-- Textauszug --
################
Um das zu Erleben bist du, Publikum, gefragt. Immer und immer wieder aufs Neue. On y va au théâtre!
PS1: Eine gute Vorstellung muss nicht zwangsläufig diejenige sein in der am meisten gelacht wurde oder in der alles in wichtiger Ernsthaftigkeit versank.
PS2: In der Sache Urheberrechte und Kulturaustausch per Advokat, Avocados wären uns lieber, aber es ist keine Saison, leider, sind wir nicht viel weitergekommen. Der Regisseur hat ein Papier unterzeichnen müssen, welches belegt, dass wir in Kenntnis gesetzt worden sind, dass wir wiederum blablabla, gagaga. Natürlich haben wir uns zwischenzeitlich auch mit einem Advokaten an einen Tisch gesetzt und uns über unsere Rechte informiert. Und ach, wer hätte es gedacht, es ist kompliziert. Und nicht alle sind der gleichen Meinung. Soso. Mhmm.
Doch so über den Daumen gepeilt kann man folgendes festhalten: Der Autor wird mit seiner Klage keinen Erfolg haben (er hat einen Auftrag erhalten, dieser wurde abgegolten (Geld und Vertrag) und wir besitzen nun die Rechte an dem Stück. Punkt), aber und jetzt kommt das Interessante: Er hat das Recht (stammt noch aus der Regierungszeit von Thomas Sankara, der die Künstler besser schützen und stärken wollte, was wir logo auch unterstützen) mitten in eine Vorstellung zu platzen und das Stück zu unterbrechen und die Fortsetzung zu stoppen. Soll, unbestätigten Quellen, noch nie vorgekommen sein, aber, jetzt kommt nochmals was Interessantes, dieser Autor soll ebendies bereits bei einer anderen Produktion angedroht, dann aber doch nicht durchgeführt haben. Ja, ja, ja.
################
-- Datenteil --

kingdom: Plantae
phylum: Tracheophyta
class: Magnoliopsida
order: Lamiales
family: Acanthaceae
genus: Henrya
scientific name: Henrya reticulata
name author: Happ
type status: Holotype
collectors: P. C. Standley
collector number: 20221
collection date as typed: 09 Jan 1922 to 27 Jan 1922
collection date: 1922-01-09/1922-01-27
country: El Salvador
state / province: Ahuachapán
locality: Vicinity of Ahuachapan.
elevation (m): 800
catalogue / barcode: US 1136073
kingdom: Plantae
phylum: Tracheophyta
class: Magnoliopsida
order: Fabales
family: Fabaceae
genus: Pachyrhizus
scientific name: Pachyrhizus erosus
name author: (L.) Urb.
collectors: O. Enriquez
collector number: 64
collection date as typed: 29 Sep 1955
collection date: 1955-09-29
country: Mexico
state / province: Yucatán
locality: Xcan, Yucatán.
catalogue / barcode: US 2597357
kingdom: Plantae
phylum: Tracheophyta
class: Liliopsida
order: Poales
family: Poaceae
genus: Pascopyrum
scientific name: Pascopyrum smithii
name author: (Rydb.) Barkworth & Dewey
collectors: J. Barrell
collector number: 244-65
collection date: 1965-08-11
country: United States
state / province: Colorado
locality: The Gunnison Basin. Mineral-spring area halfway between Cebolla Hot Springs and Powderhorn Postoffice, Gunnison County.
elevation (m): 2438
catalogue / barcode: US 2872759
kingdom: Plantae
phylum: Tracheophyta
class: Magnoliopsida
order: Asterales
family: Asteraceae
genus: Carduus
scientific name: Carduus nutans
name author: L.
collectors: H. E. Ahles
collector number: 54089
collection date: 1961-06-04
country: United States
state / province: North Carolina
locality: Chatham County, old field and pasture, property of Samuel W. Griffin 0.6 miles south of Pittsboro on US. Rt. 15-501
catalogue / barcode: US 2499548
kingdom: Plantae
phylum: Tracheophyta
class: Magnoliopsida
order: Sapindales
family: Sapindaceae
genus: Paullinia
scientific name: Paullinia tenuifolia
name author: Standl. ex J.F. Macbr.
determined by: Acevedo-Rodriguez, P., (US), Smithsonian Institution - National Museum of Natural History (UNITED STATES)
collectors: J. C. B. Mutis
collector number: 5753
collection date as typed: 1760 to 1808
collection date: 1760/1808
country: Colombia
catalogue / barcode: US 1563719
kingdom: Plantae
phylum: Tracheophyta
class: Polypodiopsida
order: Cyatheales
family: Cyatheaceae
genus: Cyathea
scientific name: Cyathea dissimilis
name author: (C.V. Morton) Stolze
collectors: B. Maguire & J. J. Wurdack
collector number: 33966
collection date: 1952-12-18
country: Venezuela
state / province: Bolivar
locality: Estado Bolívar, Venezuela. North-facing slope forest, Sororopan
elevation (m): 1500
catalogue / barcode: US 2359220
################
-- Aufgabe A --
Aus wessen Regierungszeit stammt laut dem Text über das Theaterstück das Recht des Autors, eine Vorstellung zu unterbrechen?
-- Aufgabe B --
Schreib aus dem Text über das Theaterstück alles von „PS1: Eine gute“ bis hinunter zu „Meinung. Soso. Mhmm.“ genau ab.
-- Aufgabe C --
Führe den Text über das Theaterstück dort weiter, wo er aufhört.
Die Zeilen werden hier nicht gebraucht.

-- Antwort A --
Aus der Regierungszeit von Thomas Sankara.

-- Antwort B --
PS1: Eine gute Vorstellung muss nicht zwangsläufig diejenige sein in der am meisten gelacht wurde oder in der alles in wichtiger Ernsthaftigkeit versank.
PS2: In der Sache Urheberrechte und Kulturaustausch per Advokat, Avocados wären uns lieber, aber es ist keine Saison, leider, sind wir nicht viel weitergekommen. Der Regisseur hat ein Papier unterzeichnen müssen, welches belegt, dass wir in Kenntnis gesetzt worden sind, dass wir wiederum blablabla, gagaga. Natürlich haben wir uns zwischenzeitlich auch mit einem Advokaten an einen Tisch gesetzt und uns über unsere Rechte informiert. Und ach, wer hätte es gedacht, es ist kompliziert. Und nicht alle sind der gleichen Meinung. Soso. Mhmm.

-- Antwort C --
So haben wir jetzt die letzten drei Vorstellungen, so heimlich darauf gewartet, ob oder ob nicht ... Und was wäre gewesen, wenn... denn jede Art von Promotion ist
Promotion ... Wir
werden es nie erfahren, vermute ich. Ab Montag geht’s auf Tourneeeeee, héééé, hééééé. Längst haben wir uns an den Ausnahmezustand gewöhnt, der Stadtsog reisst uns täglich mit und für Machtkampfe bleibt keine Zeit übrig.